* [AIM OF THE TASK]: Copy the lines below verbatim, but only from the line containing "buf (d2, x1, x2);" through the end of the data.
-------
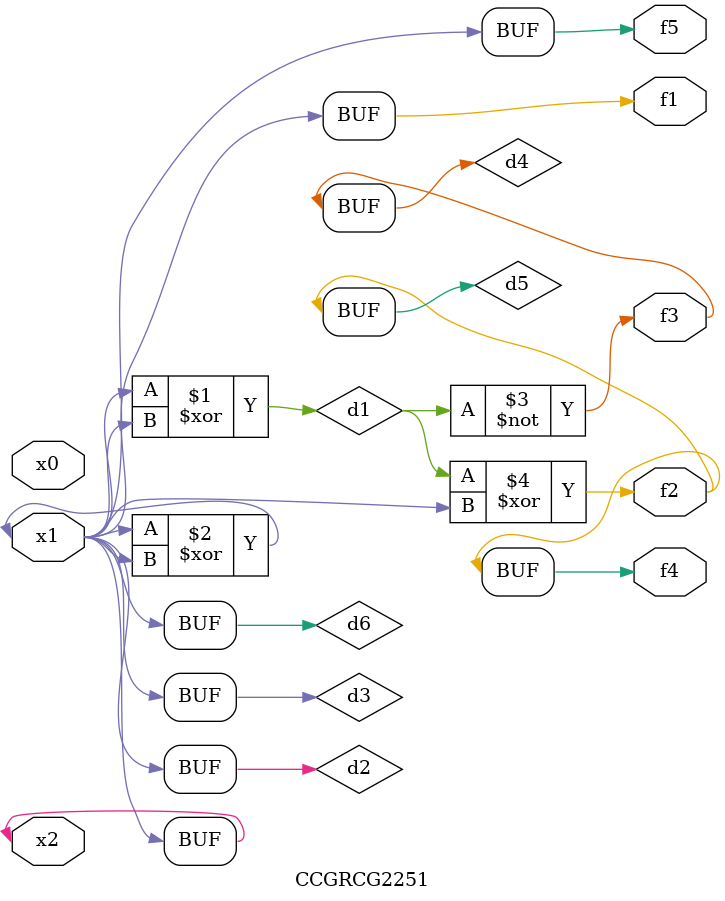
<source format=v>
module CCGRCG2251(
	input x0, x1, x2,
	output f1, f2, f3, f4, f5
);

	wire d1, d2, d3, d4, d5, d6;

	xor (d1, x1, x2);
	buf (d2, x1, x2);
	xor (d3, x1, x2);
	nor (d4, d1);
	xor (d5, d1, d2);
	buf (d6, d2, d3);
	assign f1 = d6;
	assign f2 = d5;
	assign f3 = d4;
	assign f4 = d5;
	assign f5 = d6;
endmodule

</source>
-------
* [ANSWER BELOW]:
	buf (d2, x1, x2);
	xor (d3, x1, x2);
	nor (d4, d1);
	xor (d5, d1, d2);
	buf (d6, d2, d3);
	assign f1 = d6;
	assign f2 = d5;
	assign f3 = d4;
	assign f4 = d5;
	assign f5 = d6;
endmodule

</source>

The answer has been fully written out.